Aus aktuellem Anlass: Elternzeit
Bei der Beantragung von Elternzeit müssen unbedingt folgende Punkte beachtet werden:
1.der Antrag muss rechtzeitig (7 Wochen) vor Beginn der Elternzeit an das zuständige Regierungspräsidium gestellt sein,
2.die Antragsformulare müssen auf Vollständigkeit überprüft werden,
3.bei der Antragstellung müssen zwei voneinander unabhängige Behörden - einerseits das Regierungspräsidium, andererseits das Landesamt für Besoldung und Versorgung (LBV) - die jeweils notwendigen Unterlagen erhalten.
Der Antrag auf Elternzeit an das Regierungspräsidium, der für die Personal führende Stelle die Grundlage für alle weiteren personalbezogenen Maßnahmen bildet, wird nicht rückwirkend genehmigt. Solange dieser Antrag fehlt, bzw. nicht genehmigt ist, darf das LBV die weiteren Anträge zum Elterngeld und Krankenkassenzuschuss nicht bearbeiten.
Im Extremfall kann eine zwar in der Schule entsprechend eingeplante, aber aufgrund einer falschen oder noch fehlenden Antragstellung vom Regierungspräsidium nicht ordnungsgemäß genehmigte Elternzeit als unentschuldigtes Fernbleiben vom Dienst gewertet werden. Dies wiederum führt zum Verlust der Beihilfeberechtigung für diese Zeit sowie einer Rückforderung weiterhin erfolgter Gehaltszahlungen und kann sogar ein Disziplinarverfahren zur Folge haben.

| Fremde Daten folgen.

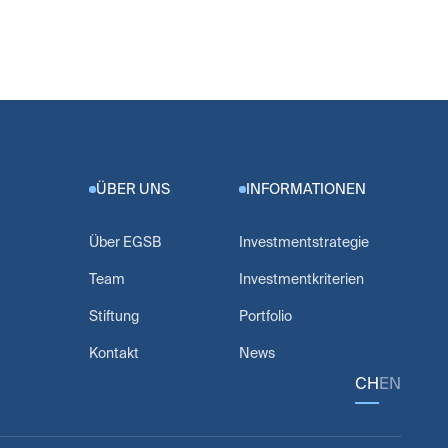
ÜBER UNS
INFORMATIONEN
Über EGSB
Investmentstrategie
Team
Investmentkriterien
Stiftung
Portfolio
Kontakt
News
CH
EN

Inanspruchnahme der Vatermonate
Bei der Genehmigung der Vatermonate sind die Regierungspräsidien bisher häufig restriktiv verfahren, indem sie die vom Bundesgesetzgeber vorgesehene Freiheit in der Wahl des Zeitpunkts den Vätern nicht zugestehen wollten. Der HPR hat sich mit dieser Situation nie zufrieden gegeben und nun erreicht, dass in dieser Sache vom Kultusministerium eine eindeutige Anweisung an die Regierungspräsidien erging. Wenn es sich um nicht mehr als zwei Vatermonate handelt, ist ab sofort einzige Bedingung, dass die Vatermonate innerhalb der ersten 14 Lebensmonate des Kindes am Stück genommen werden müssen. Beschränkungen, zu welchem Zeitpunkt im Schuljahr sie angetreten werden, gibt es nicht mehr.